* PERINTAH KERJA 1:
Dalam teks bacaan, kalimat nasihat apa yang selalu diingat penulis sampai sekarang?
* PERINTAH KERJA 2:
Laporkan setiap baris dalam daftar di bawah yang memuat kata "Ağıztadı". Perhatikan perbedaan huruf besar dan huruf kecil.

Sabtu, 13 September 2014

Nggak enakan?


Pernah ngerasain sendirian padahal lagi ramai-ramainya?

Pernah ngerasain seakan lo ga punya teman untuk sekedar berbagi cerita tentang semua yang lo alami?

Pernah ngerasain seakan dunia dan semesta dengan terang-terangan menolak kehadiran lo untuk sekedar berpijak pada tempatnya?

Gimana rasanya?

Ada satu perkataan yang selalu gue ingat sampai sekarang,

“Jangan pernah capek jadi orang baik”

Gue kira gue akan pernah ngeluh lagi ketika dinasihatin pake kalimat ini

Tapi nyatanya, gue capek.

Capek saat kebaikan yang lo kasih disalahgunakan.

Disengaja. Dimanfaatin.

* DAFTAR ENTRI:
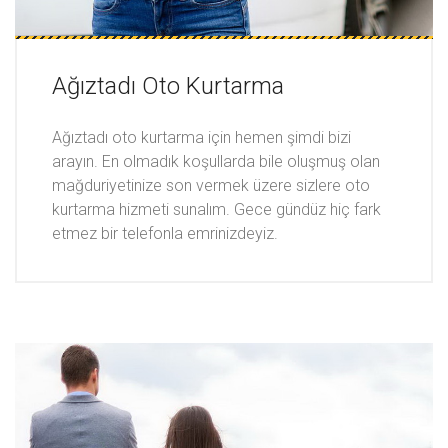
Ağıztadı Oto Kurtarma
Ağıztadı oto kurtarma için hemen şimdi bizi
arayın. En olmadık koşullarda bile oluşmuş olan
mağduriyetinize son vermek üzere sizlere oto
kurtarma hizmeti sunalım. Gece gündüz hiç fark
etmez bir telefonla emrinizdeyiz.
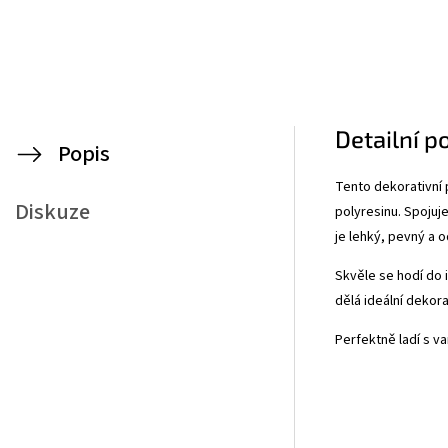
Detailní p
Popis
Tento dekorativní 
Diskuze
polyresinu. Spojuj
je lehký, pevný a 
Skvěle se hodí do 
dělá ideální dekor
Perfektně ladí s v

* JAWABAN TERTULIS 1:
“Jangan pernah capek jadi orang baik”

* JAWABAN TERTULIS 2:
Ağıztadı Oto Kurtarma
Ağıztadı oto kurtarma için hemen şimdi bizi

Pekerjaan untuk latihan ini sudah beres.